I jolted, almost dropping my phone before shoving it back into my pocket and fumbling with the bags the girl was offering out. The water bottles were cold as they bumped my leg, and I wished in that moment I wasn’t wearing shorts.

Whatever. I just needed to get home. I just…

BZZT BZZT!

I had a sudden, wild thought as I stepped into the street. It was Quinn. It had to be. I yanked my phone out of my pocket and glanced down at the screen.

Colton: Hey dude, are you…

A sudden bright flashing light blinded me, and then the sound of an alert horn. The trolley, which was now running just to the left of where the old trolley tracks were, was whipping toward me. I leapt backward as fast as I could, and it missed me by a second.

Relief flooded through my body a nanosecond before I heard the screeching tires. And there was someone screaming. Oh…was thatme?

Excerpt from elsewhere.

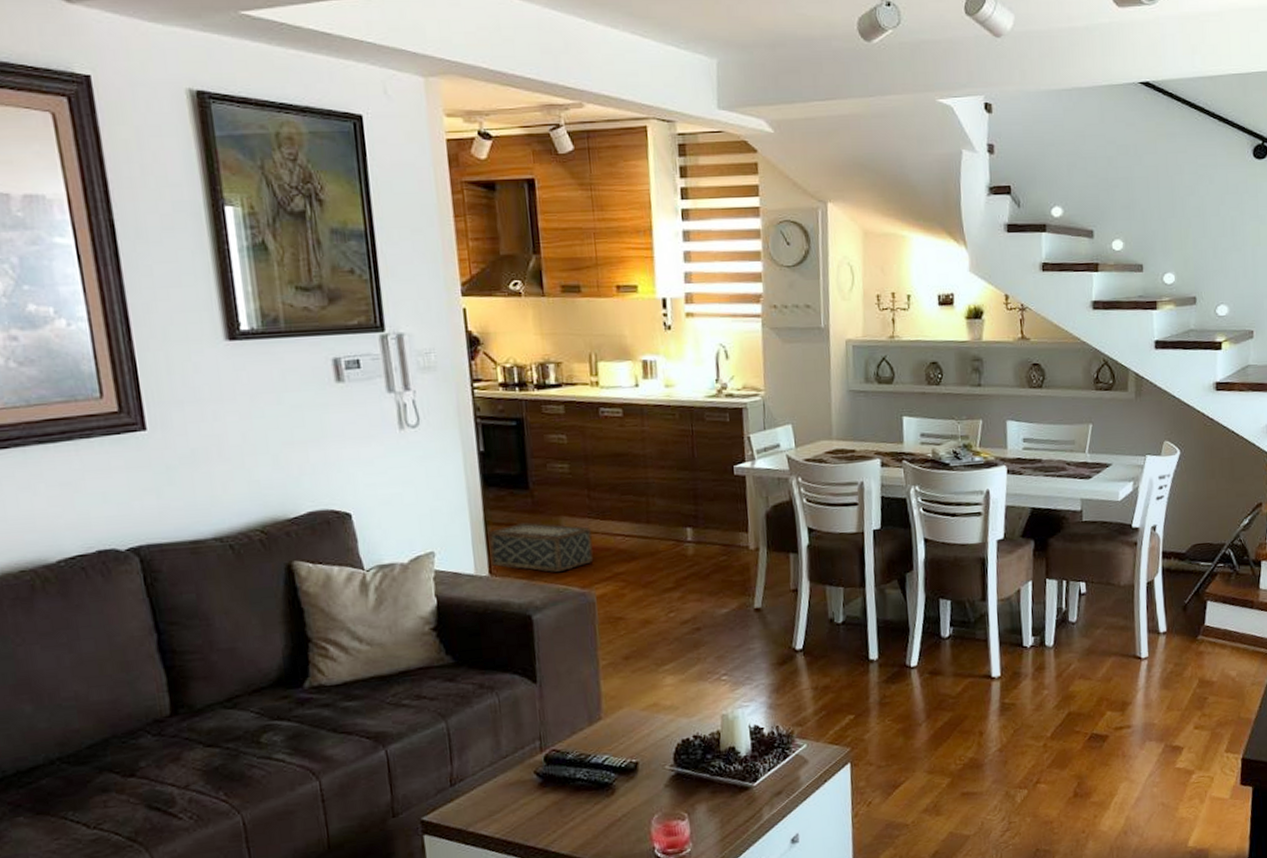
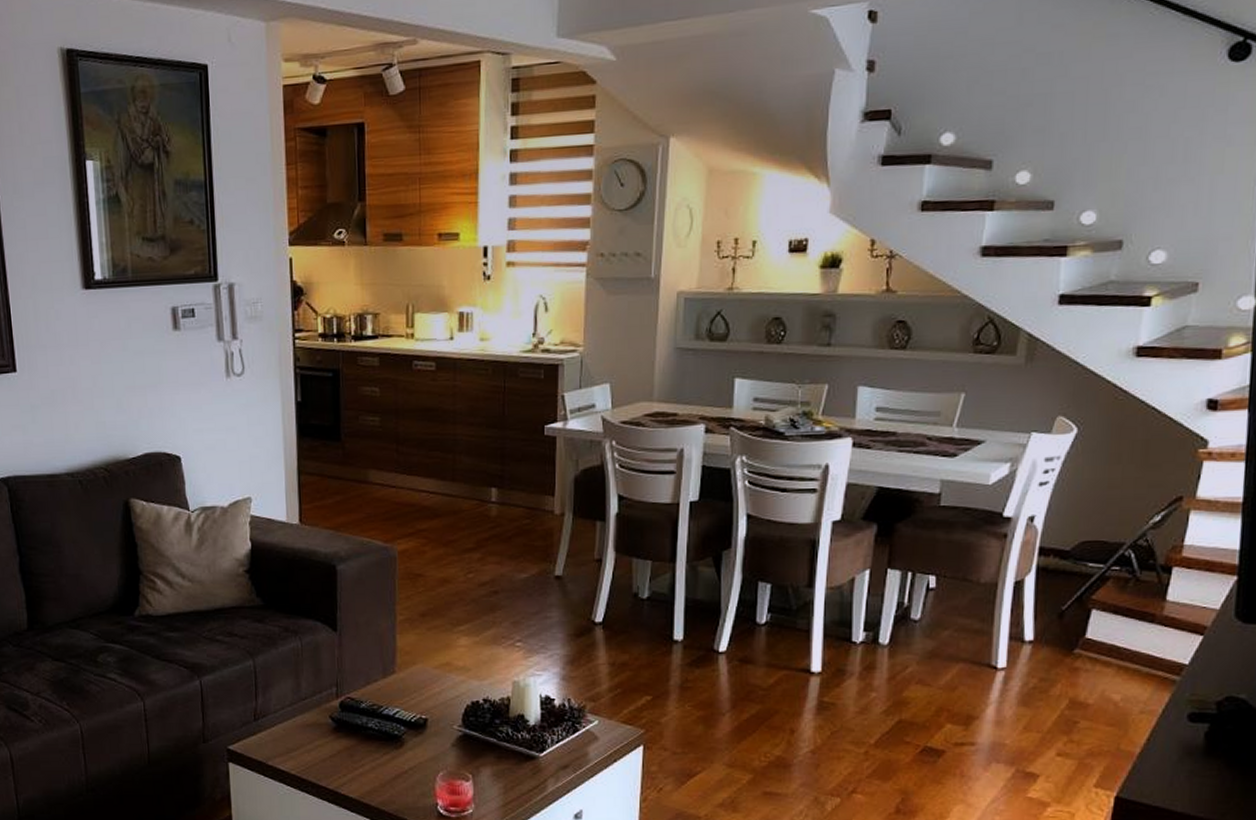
woven basket: present [489,522,594,573] -> none [301,474,398,526]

When the car slammed into my body, I felt no pain. There was just an odd sense ofI guess this is happening.

And before my body hit the street, everything around me went black.

“How long?”

“After his surgery, I’d say about six months.”

“Six months! And you swear he’ll be able to play again?”

“Ma’am, is that really your biggest concern right now? Your son was hit by a car!”

“My biggest concern is that my son doesn’t lose the one thing he’s worked his entire life to achieve. He can do anything, but this means everything. I don’t expect you to understand. Doctors never understand anything. Men never pay attention.”

“Ma’am, please?—”

“Stop calling me ma’am. It’s ugly!”

Attempting to groan against a ragged throat, I turned my head and forced one eye open. Everything felt heavy. And hot. And itchy.

I hurt, but I couldn’t pinpoint exactly where the pain was coming from.